February 10, 2006
Earlier this week, we told you about a feature we made available through the Sitemaps program that analyzes the robots.txt file for a site. Here are more details about that feature.
What the analysis means
The Sitemaps robots.txt tool reads the robots.txt file in the same way Googlebot does. If the tool interprets a line as a syntax error, Googlebot doesn't understand that line. If the tool shows that a URL is allowed, Googlebot interprets that URL as allowed.
This tool provides results only for Google user-agents (such as Googlebot). Other bots may not
interpret the robots.txt file in the same way. For instance, Googlebot supports an extended
definition of the standard. It understands Allow:
lines, as well as
*
and $
. So while the tool shows lines that include these extensions as
understood, remember that this applies only to Googlebot and not necessarily to other bots that
may crawl your site.
Subdirectory sites
A robots.txt file is valid only when it's located in the root of a site. So, if you are looking at
a site in your account that is located in a subdirectory (such as
https://www.example.com/mysite/
), we show you information on the robots.txt file at
the root (https://www.example.com/robots.txt
). You may not have access to this file,
but we show it to you because the robots.txt file can impact crawling of your subdirectory site
and you may want to make sure it's allowing URLs as you expect.
Testing access to directories
If you test a URL that resolves to a file (such as
https://www.example.com/myfile.html
), this tool can determine if the robots.txt file
allows or blocks that file. If you test a URL that resolves to a directory (such as
https://www.example.com/folder1/
), this tool can determine if the robots.txt file
allows or blocks access to that URL, but it can't tell you about access to the files inside that
folder. The robots.txt file may have set restrictions on URLs inside the folder that are different
than the URL of the folder itself.
Consider this robots.txt file:
User-Agent: * Disallow: /folder1/ User-Agent: * Allow: /folder1/myfile.html
If you test https://www.example.com/folder1/
, the tool will say that it's blocked.
But if you test https://www.example.com/folder1/myfile.html
, you'll see that it's not
blocked even though it's located inside of folder1
.
Syntax not understood
You might see a "syntax not understood" error for a few different reasons. The most common one is that Googlebot couldn't parse the line. However, some other potential reasons are:
-
The site doesn't have a robots.txt file, but the server returns a status of
200
for pages that aren't found. If the server is configured this way, then when Googlebot requests the robots.txt file, the server returns a page. However, this page isn't actually a robots.txt file, so Googlebot can't process it. - The robots.txt file isn't a valid robots.txt file. If Googlebot requests a robots.txt file and receives a different type of file (for instance, an HTML file), this tool won't show a syntax error for every line in the file. Rather, it shows one error for the entire file.
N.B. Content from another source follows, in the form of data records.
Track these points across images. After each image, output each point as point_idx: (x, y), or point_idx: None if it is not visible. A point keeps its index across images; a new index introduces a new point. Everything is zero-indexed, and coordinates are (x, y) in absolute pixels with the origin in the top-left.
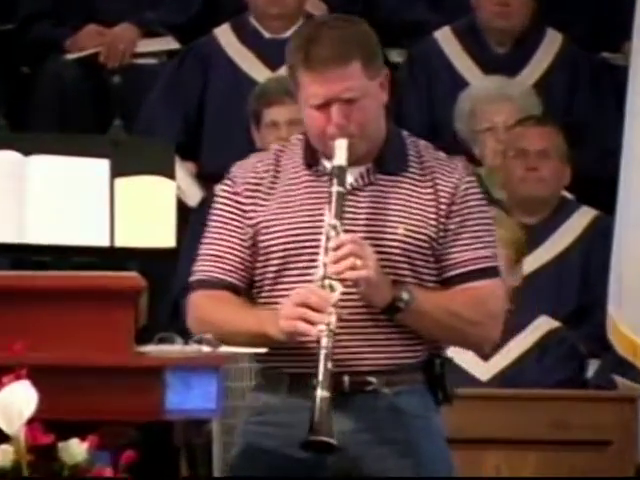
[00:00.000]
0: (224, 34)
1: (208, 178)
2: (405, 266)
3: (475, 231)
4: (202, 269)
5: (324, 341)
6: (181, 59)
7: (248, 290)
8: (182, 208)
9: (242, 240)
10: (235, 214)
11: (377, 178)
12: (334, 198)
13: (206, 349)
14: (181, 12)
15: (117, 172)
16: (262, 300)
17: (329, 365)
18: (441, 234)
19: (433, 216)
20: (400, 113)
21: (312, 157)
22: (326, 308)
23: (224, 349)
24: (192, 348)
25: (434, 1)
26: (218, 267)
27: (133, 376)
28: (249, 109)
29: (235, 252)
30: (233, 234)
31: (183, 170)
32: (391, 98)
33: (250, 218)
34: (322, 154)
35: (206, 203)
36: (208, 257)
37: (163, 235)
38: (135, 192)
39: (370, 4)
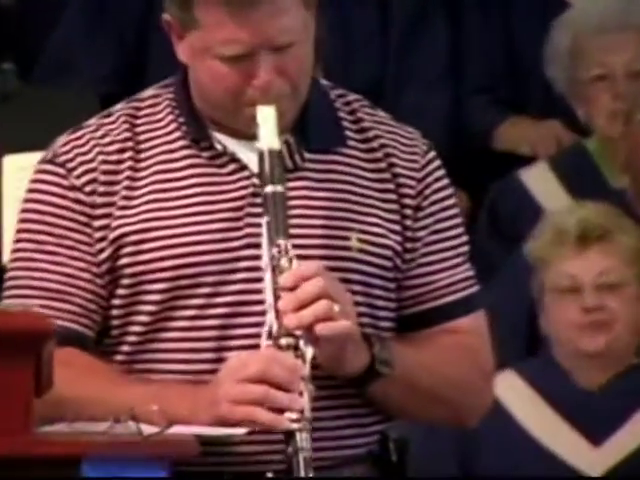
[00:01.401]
0: None
1: None
2: (360, 298)
3: (451, 238)
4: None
5: (299, 438)
6: None
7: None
8: None
9: (91, 264)
10: (76, 222)
11: (304, 159)
12: (272, 203)
13: (148, 429)
14: None
15: (7, 144)
16: (123, 358)
17: (310, 474)
18: (408, 245)
19: (396, 218)
20: (458, 47)
21: (196, 127)
22: (296, 385)
23: (177, 429)
24: (125, 427)
25: None
26: (55, 309)
27: (33, 470)
28: None
29: (81, 284)
30: (75, 255)
31: None
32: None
33: (102, 228)
34: (212, 122)
35: None
36: (37, 294)
37: None
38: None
39: None
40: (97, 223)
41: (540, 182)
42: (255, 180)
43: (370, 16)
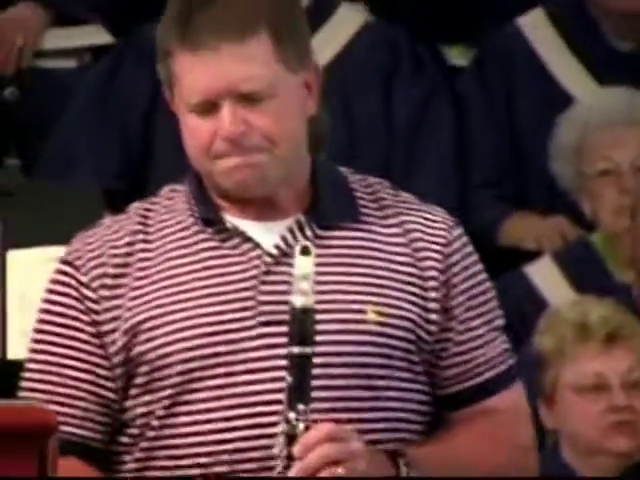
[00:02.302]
0: None
1: None
2: (382, 372)
3: (485, 313)
4: None
5: None
6: (116, 59)
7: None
8: None
9: (95, 365)
10: (80, 321)
11: (316, 235)
12: (297, 365)
13: None
14: None
15: (11, 240)
16: (147, 445)
17: None
18: (433, 317)
19: (416, 290)
20: (464, 142)
21: (208, 209)
22: None
23: None
24: None
25: None
26: (58, 414)
27: None
28: None
29: (86, 386)
30: (79, 356)
31: None
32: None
33: (112, 320)
34: (224, 202)
35: None
36: (41, 398)
37: None
38: (39, 273)
39: None
40: (107, 315)
41: (545, 276)
42: (267, 259)
43: (374, 103)
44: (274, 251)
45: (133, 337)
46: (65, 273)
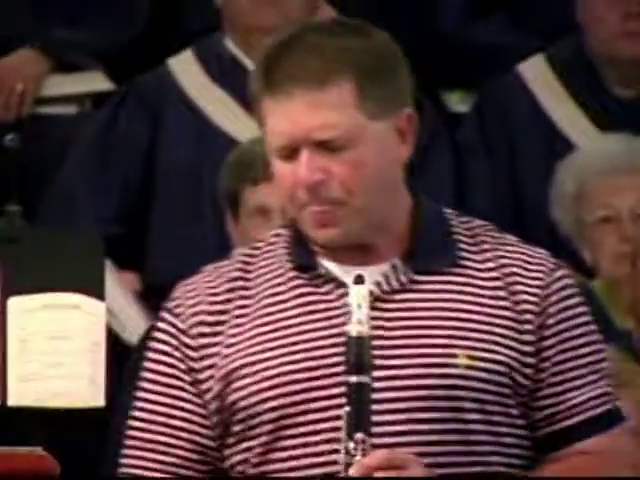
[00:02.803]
0: (184, 66)
1: (158, 295)
2: (475, 416)
3: (582, 356)
4: (132, 463)
5: None
6: (116, 106)
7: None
8: (118, 345)
9: (193, 413)
10: (178, 369)
11: (411, 280)
12: (356, 394)
13: None
14: (116, 31)
15: (12, 286)
16: None
17: None
18: (529, 360)
19: (511, 334)
20: (464, 188)
21: (303, 254)
22: None
23: None
24: None
25: (516, 15)
26: (156, 462)
27: None
28: (222, 186)
29: (183, 435)
30: (177, 404)
31: (119, 284)
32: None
33: (208, 368)
34: (319, 250)
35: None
36: (140, 445)
37: (86, 389)
38: (40, 320)
39: (421, 20)
40: (204, 363)
41: None
42: None
43: None
44: (370, 297)
45: (227, 385)
46: (165, 320)
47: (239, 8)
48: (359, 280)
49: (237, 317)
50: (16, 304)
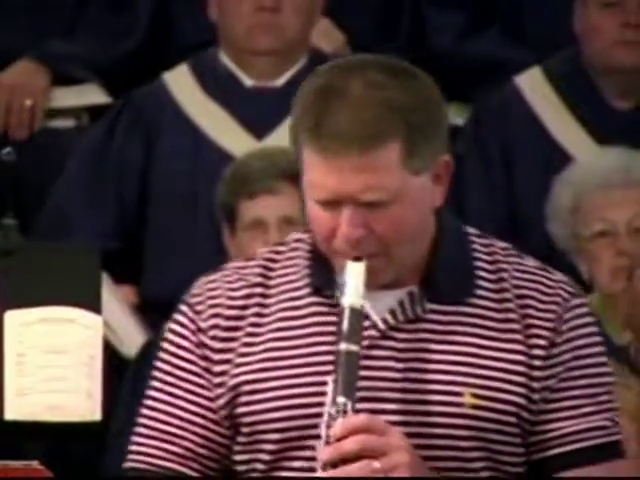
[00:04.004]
0: (180, 81)
1: (155, 309)
2: (475, 454)
3: (585, 386)
4: (140, 450)
5: None
6: (112, 120)
7: None
8: (114, 359)
9: (206, 409)
10: (196, 365)
11: (426, 310)
12: (343, 362)
13: None
14: (112, 44)
15: (8, 300)
16: None
17: None
18: (535, 397)
19: (522, 369)
20: (460, 201)
21: (322, 274)
22: None
23: None
24: None
25: (512, 29)
26: (164, 450)
27: None
28: (219, 200)
29: (194, 428)
30: (191, 398)
31: (116, 298)
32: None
33: (221, 374)
34: (337, 268)
35: (151, 351)
36: (150, 434)
37: (82, 402)
38: (36, 333)
39: (417, 34)
40: (217, 368)
41: None
42: (373, 332)
43: None
44: (381, 325)
45: (236, 397)
46: (185, 315)
47: (234, 33)
48: (357, 259)
49: (252, 325)
50: (13, 318)
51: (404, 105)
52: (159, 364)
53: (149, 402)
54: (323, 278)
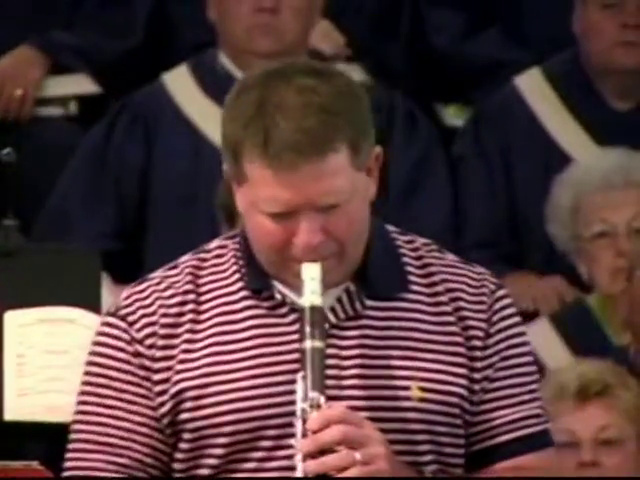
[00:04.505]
0: (179, 82)
1: None
2: (426, 447)
3: (519, 375)
4: (84, 466)
5: None
6: (112, 121)
7: None
8: None
9: (149, 417)
10: (135, 375)
11: (364, 306)
12: (309, 358)
13: None
14: (111, 40)
15: (8, 301)
16: None
17: None
18: (476, 387)
19: (463, 361)
20: (460, 202)
21: (258, 277)
22: None
23: None
24: None
25: (512, 29)
26: (111, 463)
27: None
28: (219, 200)
29: (139, 438)
30: (133, 409)
31: (115, 298)
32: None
33: (161, 382)
34: (275, 275)
35: None
36: (93, 448)
37: None
38: (36, 334)
39: (417, 35)
40: (157, 377)
41: (542, 339)
42: None
43: None
44: (326, 326)
45: (180, 403)
46: (117, 327)
47: (234, 34)
48: (312, 260)
49: (189, 332)
50: (12, 318)
51: (341, 107)
52: (92, 379)
53: (86, 417)
54: (260, 281)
- The robots.txt file containes a rule that Googlebot doesn't follow. Some user-agents obey rules other than the robots.txt standard. If Googlebot encounters one of the more common additional rules, the tool lists them syntax errors.
Known issues
We are working on a few known issues with the tool, including the way the tool processes capitalization and the analysis with Google user-agents other than Googlebot. We'll keep you posted as we get these issues resolved.